+++ Provided material
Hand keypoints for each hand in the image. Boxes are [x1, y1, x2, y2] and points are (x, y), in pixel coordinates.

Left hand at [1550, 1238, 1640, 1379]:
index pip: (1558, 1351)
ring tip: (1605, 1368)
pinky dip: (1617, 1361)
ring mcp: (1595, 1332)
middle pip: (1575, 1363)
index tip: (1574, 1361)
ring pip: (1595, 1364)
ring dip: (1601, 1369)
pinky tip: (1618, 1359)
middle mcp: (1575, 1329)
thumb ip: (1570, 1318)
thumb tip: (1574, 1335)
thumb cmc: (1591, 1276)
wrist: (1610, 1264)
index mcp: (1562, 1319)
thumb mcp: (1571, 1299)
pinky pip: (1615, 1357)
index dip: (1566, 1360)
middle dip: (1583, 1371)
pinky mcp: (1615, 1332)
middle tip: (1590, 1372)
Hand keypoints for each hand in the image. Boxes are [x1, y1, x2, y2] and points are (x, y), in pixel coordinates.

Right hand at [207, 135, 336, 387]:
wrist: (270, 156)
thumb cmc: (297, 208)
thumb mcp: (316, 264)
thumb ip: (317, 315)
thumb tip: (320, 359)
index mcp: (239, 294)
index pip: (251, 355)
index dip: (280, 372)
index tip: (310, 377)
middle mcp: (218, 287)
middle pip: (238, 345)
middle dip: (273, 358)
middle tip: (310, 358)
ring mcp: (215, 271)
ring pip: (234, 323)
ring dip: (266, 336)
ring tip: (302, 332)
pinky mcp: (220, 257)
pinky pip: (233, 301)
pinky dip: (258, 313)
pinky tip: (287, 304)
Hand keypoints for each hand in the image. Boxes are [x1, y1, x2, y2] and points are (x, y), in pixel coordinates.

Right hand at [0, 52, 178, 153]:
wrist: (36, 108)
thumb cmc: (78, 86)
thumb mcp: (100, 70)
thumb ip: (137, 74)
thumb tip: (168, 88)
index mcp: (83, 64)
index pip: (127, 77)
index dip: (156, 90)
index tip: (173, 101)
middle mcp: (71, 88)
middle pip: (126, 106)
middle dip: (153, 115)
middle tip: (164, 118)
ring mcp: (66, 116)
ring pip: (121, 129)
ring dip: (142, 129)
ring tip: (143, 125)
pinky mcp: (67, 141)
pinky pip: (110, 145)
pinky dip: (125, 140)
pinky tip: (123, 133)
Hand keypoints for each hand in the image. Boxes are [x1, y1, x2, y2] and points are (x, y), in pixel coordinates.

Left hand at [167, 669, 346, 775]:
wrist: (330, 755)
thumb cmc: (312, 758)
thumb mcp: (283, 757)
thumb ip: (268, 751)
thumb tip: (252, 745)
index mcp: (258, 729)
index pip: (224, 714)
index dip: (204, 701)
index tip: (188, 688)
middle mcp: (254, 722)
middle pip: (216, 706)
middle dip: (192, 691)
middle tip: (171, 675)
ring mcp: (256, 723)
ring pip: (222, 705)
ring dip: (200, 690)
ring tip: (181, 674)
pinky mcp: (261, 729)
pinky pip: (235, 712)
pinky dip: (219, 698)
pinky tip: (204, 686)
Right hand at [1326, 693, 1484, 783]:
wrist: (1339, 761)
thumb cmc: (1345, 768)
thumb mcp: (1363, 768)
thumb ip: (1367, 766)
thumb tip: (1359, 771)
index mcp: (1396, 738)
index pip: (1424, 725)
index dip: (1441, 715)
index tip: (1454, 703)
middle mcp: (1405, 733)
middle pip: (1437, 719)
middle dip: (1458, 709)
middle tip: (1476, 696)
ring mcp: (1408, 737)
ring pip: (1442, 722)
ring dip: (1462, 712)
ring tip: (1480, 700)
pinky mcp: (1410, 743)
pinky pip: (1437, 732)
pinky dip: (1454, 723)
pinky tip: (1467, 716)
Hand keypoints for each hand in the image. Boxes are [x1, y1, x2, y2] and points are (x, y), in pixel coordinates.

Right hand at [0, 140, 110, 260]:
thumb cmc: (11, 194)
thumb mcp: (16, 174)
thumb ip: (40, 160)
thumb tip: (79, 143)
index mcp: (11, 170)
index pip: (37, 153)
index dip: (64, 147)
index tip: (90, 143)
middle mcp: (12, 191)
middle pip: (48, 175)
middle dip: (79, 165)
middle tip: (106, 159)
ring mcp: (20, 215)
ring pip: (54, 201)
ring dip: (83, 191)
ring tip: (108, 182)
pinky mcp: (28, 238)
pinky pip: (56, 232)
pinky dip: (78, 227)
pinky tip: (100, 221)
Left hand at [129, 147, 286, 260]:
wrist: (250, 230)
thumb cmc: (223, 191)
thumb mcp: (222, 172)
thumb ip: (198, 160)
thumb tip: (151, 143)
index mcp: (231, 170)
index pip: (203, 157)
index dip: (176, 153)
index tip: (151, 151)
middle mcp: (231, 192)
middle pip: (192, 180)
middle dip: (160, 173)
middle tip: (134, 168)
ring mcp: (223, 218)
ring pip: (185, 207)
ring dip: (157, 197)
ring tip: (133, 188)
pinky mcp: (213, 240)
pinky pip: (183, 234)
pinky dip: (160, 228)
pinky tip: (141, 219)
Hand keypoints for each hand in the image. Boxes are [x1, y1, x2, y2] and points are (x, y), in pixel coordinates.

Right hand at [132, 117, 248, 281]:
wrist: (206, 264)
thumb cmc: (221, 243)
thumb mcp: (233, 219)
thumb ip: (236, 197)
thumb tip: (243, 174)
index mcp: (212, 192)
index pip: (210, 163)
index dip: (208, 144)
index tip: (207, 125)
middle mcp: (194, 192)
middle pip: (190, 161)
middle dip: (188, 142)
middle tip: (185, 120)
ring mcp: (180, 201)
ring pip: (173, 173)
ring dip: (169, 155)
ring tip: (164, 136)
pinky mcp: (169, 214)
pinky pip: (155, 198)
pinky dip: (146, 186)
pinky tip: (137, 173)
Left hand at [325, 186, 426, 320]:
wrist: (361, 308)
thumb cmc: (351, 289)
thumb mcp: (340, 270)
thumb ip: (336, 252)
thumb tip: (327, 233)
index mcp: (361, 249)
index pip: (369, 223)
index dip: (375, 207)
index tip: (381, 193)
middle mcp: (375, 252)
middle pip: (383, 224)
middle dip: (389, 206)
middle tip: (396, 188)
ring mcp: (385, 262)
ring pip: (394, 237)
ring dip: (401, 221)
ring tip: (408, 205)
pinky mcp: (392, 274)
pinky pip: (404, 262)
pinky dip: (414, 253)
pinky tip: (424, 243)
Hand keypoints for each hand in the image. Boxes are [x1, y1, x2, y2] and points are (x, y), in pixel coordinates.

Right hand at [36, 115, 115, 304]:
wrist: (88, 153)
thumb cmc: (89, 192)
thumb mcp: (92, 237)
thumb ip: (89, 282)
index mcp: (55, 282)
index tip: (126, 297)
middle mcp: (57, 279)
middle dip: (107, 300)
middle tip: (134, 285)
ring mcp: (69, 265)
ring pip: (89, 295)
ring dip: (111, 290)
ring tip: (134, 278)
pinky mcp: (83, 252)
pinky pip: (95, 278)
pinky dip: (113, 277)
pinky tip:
++++++
### What to do:
Only the lines above from the line containing "index pip: (1558, 1351)" through the line containing "thumb mcp: (1571, 1299)" should be retyped, exactly and with both ends included.

### Reply:
index pip: (1558, 1351)
ring tip: (1605, 1368)
pinky dip: (1617, 1361)
ring mcp: (1595, 1332)
middle pip: (1575, 1363)
index tip: (1574, 1361)
ring pip: (1595, 1364)
ring dip: (1601, 1369)
pinky tip: (1618, 1359)
middle mcp: (1575, 1329)
thumb ip: (1570, 1318)
thumb tip: (1574, 1335)
thumb cmc: (1591, 1276)
wrist: (1610, 1264)
index mcp: (1562, 1319)
thumb mcp: (1571, 1299)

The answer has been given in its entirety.